Page excerpt:
»»

Unity3D and many other game engines provide game designers this concept of an object hierarchy. Simply put, game designers are able to nest objects under one another. The child object's position, rotation, and scale is then affected by the parent's transformation. This simple concept can help game designers when creating behaviors in which objects depend on one another. For example, one could easily create the behavior of the hand on a analog clock. By nesting the hand on an empty game object, you could then rotate the empty game object to give it that natural rotating feel:
The goal of this project was to recreate this functionality of the object hierarchy. Additionally, to help observe the scene, some of the camera controls that are normally used in the Unity editor were created.
Object Hierarchy
In order to achieve this functionality, I needed to calculate the the resulting transform of each object in the scene based the object's parent's position. If the parent object has a parent as well, this would also need to be included in the calculation. This process would repeat until we've reached our starting object.
Using Unity3D's Matrix4x4 and Vector3 classes, we were able to compute all the calculations needed. In Unity, when using the default material, the engine will determine the position of each object and load those positions into the default shader. To help bypass this, a custom shader was created that allowed us to pass the resulting transform for each object into the shader ourselves.

««

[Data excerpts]
»»

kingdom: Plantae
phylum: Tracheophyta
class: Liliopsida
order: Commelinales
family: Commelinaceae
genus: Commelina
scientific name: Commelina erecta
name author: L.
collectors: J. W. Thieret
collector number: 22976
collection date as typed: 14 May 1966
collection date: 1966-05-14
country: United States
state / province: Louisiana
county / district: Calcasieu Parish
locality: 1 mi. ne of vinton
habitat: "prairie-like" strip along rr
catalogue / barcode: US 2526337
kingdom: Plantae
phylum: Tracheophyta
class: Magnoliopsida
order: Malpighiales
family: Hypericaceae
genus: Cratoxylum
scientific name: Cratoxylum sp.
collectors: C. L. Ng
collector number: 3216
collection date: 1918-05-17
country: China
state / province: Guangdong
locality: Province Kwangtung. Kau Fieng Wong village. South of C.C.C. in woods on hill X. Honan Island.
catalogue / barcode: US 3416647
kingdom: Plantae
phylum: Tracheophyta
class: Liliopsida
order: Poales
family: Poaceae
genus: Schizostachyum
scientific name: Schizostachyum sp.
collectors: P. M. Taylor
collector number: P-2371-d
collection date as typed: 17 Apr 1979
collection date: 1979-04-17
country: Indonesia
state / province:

««

To be done:
Rewrite the part of the Unity object hierarchy text starting at "Using Unity3D's Matrix4x4" and ending at "the shader ourselves.", updating it so that "custom shader" becomes "user-defined shader".

Answer for this exercise:
Using Unity3D's Matrix4x4 and Vector3 classes, we were able to compute all the calculations needed. In Unity, when using the default material, the engine will determine the position of each object and load those positions into the default shader. To help bypass this, a user-defined shader was created that allowed us to pass the resulting transform for each object into the shader ourselves.